Chemical preservatives are added to many pet foods, because they keep the food fresher for a longer period of time than do natural preservatives.  Shelf life is important to manufacturers, because spoiled food that is returned by the customer doesn’t earn money for the maker.  We humans are counseled all the time to avoid ingesting chemicals because of potential health problems.  Yet those same chemicals are used at will in pet food.  Here are 3 to especially avoid:

  1. BHA (Butylated Hydroxyanisole)
  2. BHT (Butylated Hydroxytolulen)
    BHA and BHT are added to food to preserve freshness and color.  BHA has been linked to cancer in humans, according to the World Health Organization (WHO).    Other possible risks are nerve damage and mood changes.  If these chemicals are so dangerous to humans, why would we risk giving them to our pets?
  3. Ethoxyquin
    Ethoxyquin contains anti-oxidants that might sound like a positive addition for good health.  Manufacturers use it to help increase stability in pet food.  This preservative is suspected of causing cancer in animals, but the Food & Drug Administration has not found evidence to sustain that.  In the 1990’s, the Center for Veterinary Medicine (CVM) received numerous complaints about ethoxyquin causing a myriad of health issues in dogs, although there wasn’t enough scientific evidence to confirm the connection. Studies  by the manufacturer of ethoxyquin did show that the chemical builds up in an animal’s liver over time.  Personally, I wouldn’t take the chance of it causing a problem for my pet.
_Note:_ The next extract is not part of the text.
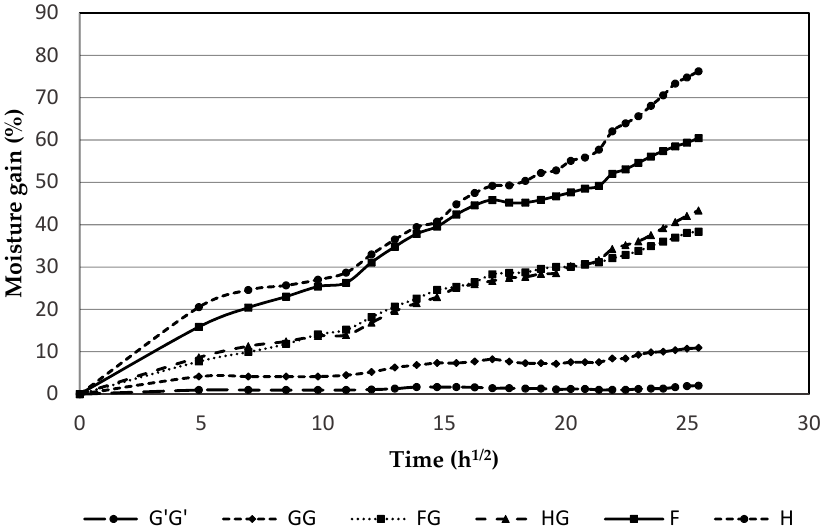
Figure 3. Water absorption of composite samples at room temperature plotted against square root of time for composite samples containing commercial sample with glass fiber (G’G’), glass fiber (GG), flax and glass fiber (FG), hemp and glass fiber (HG), flax alone (F), and hemp alone (H).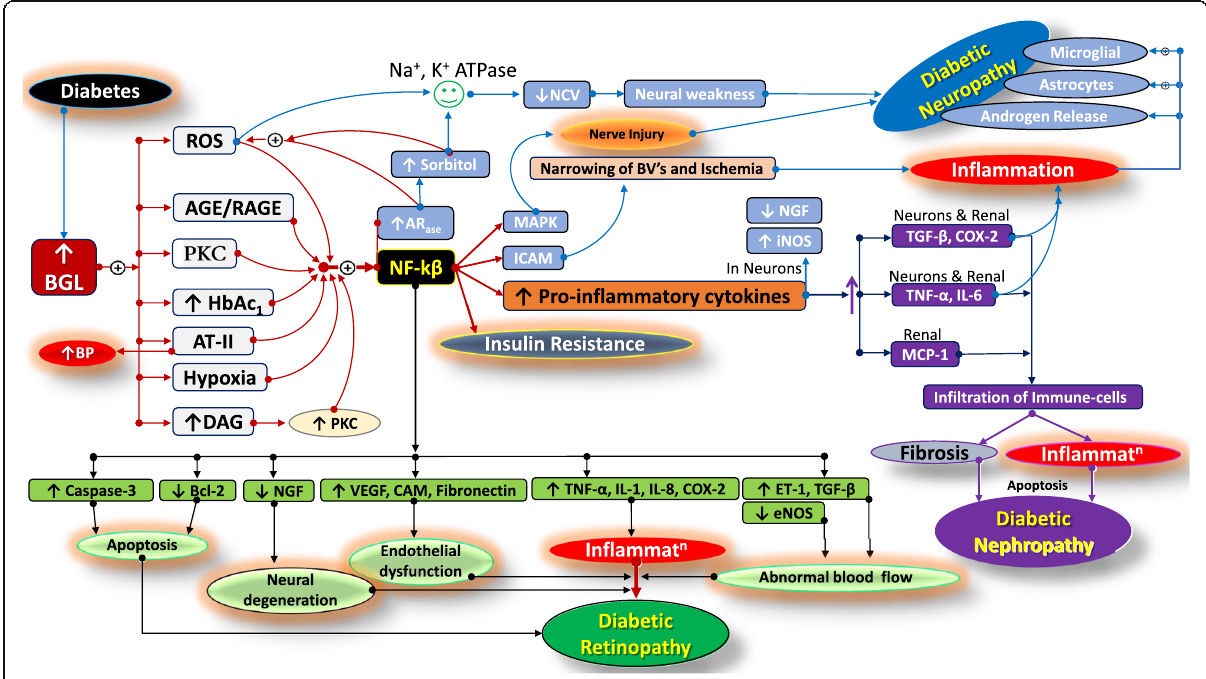
Fig. 2 Role of NF- κ B signaling pathway in diabetic complications.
    (www.fda.gov/AnimalVeterinary/ResourcesforYou/ucm047113.htm)
  4. Propylene glycol
    Propylene glycol helps semi-moist dog food stay soft on the inside – holding in the moisture.  This chemical was banned by the Food & Drug Administration for use in cat food when it was found to cause changes in red blood cells but is still considered safe for dogs.  It is a chemical additive that I’m not willing to play a “roll-the-dice” game regarding my dogs’ safety.  You won’t find this chemical additive in better quality dog foods.

If these preservatives are found way down the ingredients list on the bag of food, that means the amounts will be small.  But a dog will consume a lot of dog food over time and if the chemical preservative accumulates in the blood, it makes sense that it cannot be healthy for Fido.  There are commercial pet food choices available that do not contain any chemical preservatives, and those would be far healthier.  Why take a chance with the life of your furry best friend?